Timeless Wisdom of Sir John Tempeton
Templeton wrote “buy when others are despondently selling and sell when others are avidly buying.”
He would often say, “People are always asking me where the outlook is good, but that's the wrong question. The right question is: Where is the outlook most miserable? The obvious application of this concept in practice is to avoid following the crowd.”
#2 – Invest for the Long-Term.
Hand-in-hand with value investing is investing for the long-term. Templeton said, “Experience teaches us that one of the most common errors in selecting stocks… is the tendency to emphasize only the most obvious factor – namely the temporary outlook for sales and profits of the company.”
In other words, ignore Wall Street's emphasis on quarterly earnings reports. Too many investors spend too much time looking at the short-term market outlooks and trends.
Instead focus on long-term trends in sectors such as technology and medicine to spot growth areas to invest in.
#3 – Diversify.
Sir John believed there was no one kind of investment that is always best. Although over the long-term, stocks do outperform other asset classes such as cash and bonds.

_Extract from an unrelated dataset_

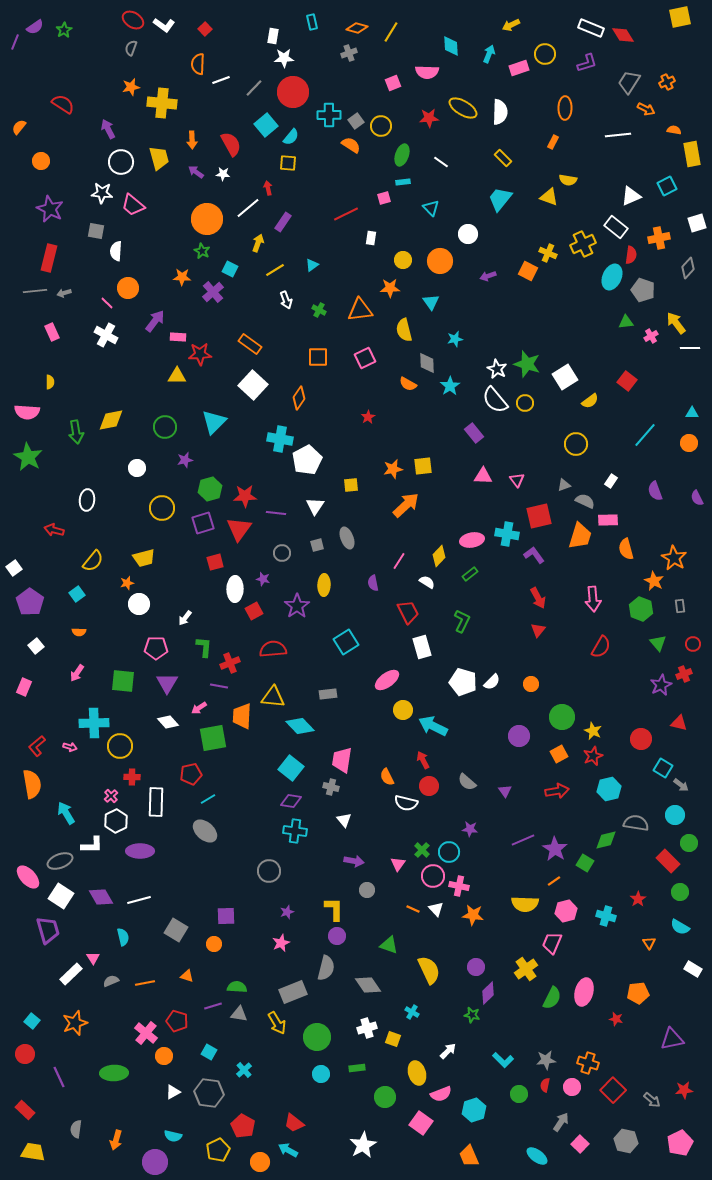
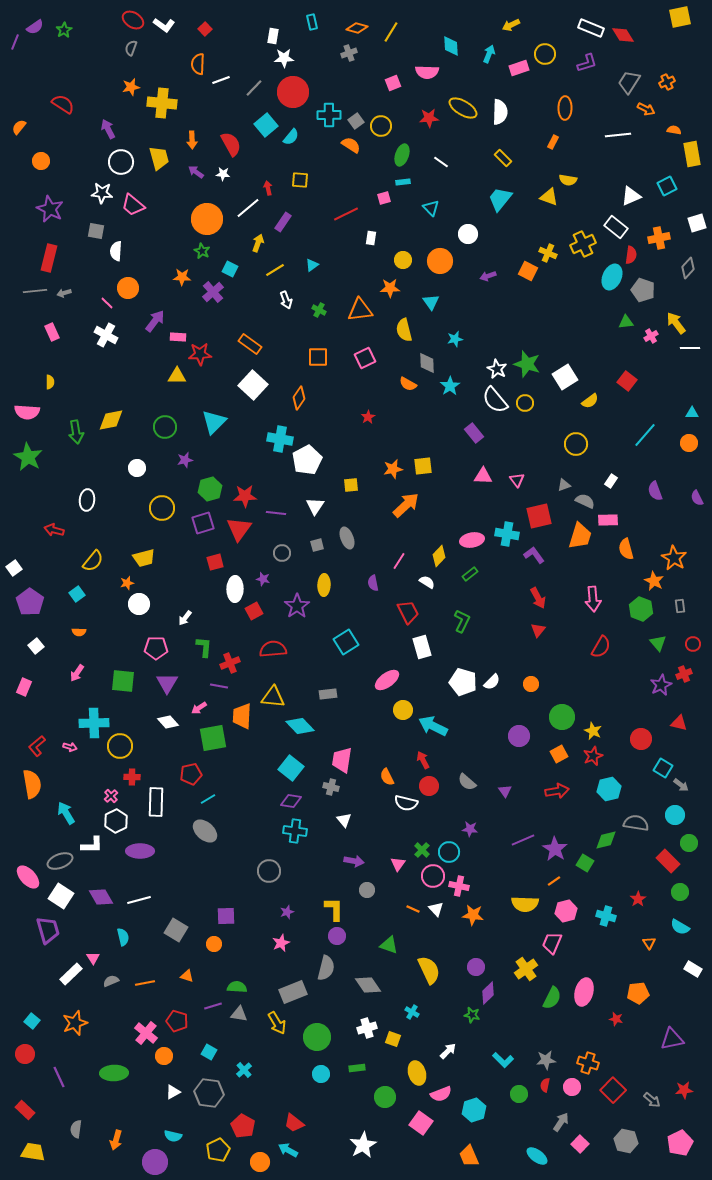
yellow square at (288, 163): moved 12 px right, 17 px down
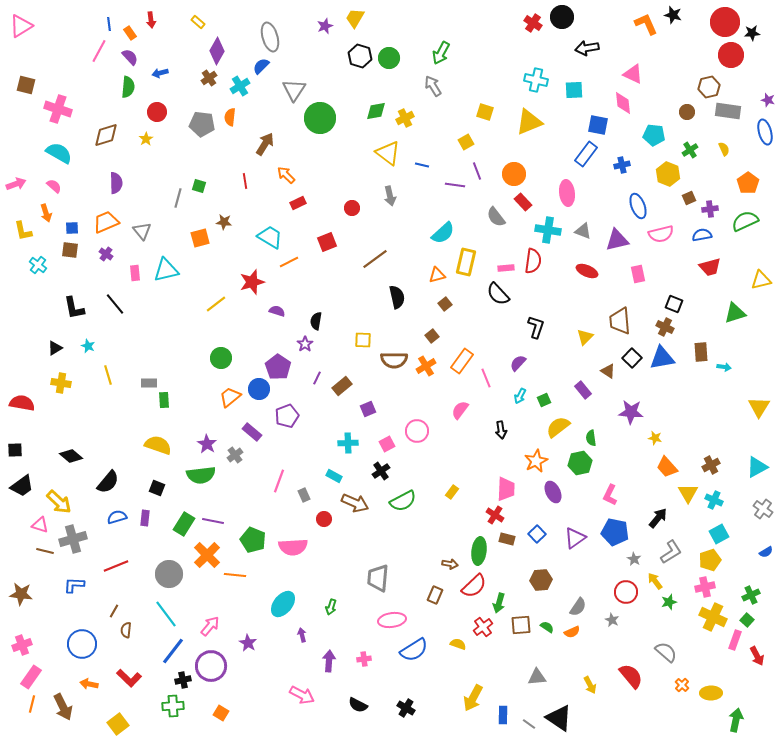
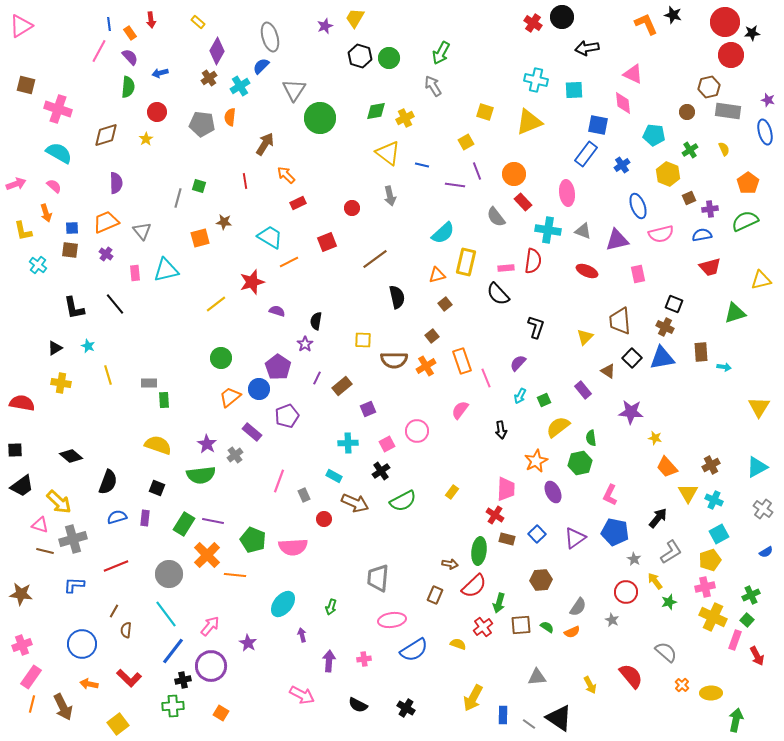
blue cross at (622, 165): rotated 21 degrees counterclockwise
orange rectangle at (462, 361): rotated 55 degrees counterclockwise
black semicircle at (108, 482): rotated 20 degrees counterclockwise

No one can predict the future. So, if you're focused too much on one company or sector or country, events can happen that could devastate your portfolio. Sir John advised to diversify by risk, by industry and by country. He would say, “In stocks and bonds, as in much else, there is safety in numbers.”
#4 – Learn from Past Mistakes.
Everyone makes mistakes investing, even Sir John. As he said, “the only way to avoid mistakes is to not invest – which is the biggest mistake of all.”
Templeton urged investors not to become discouraged.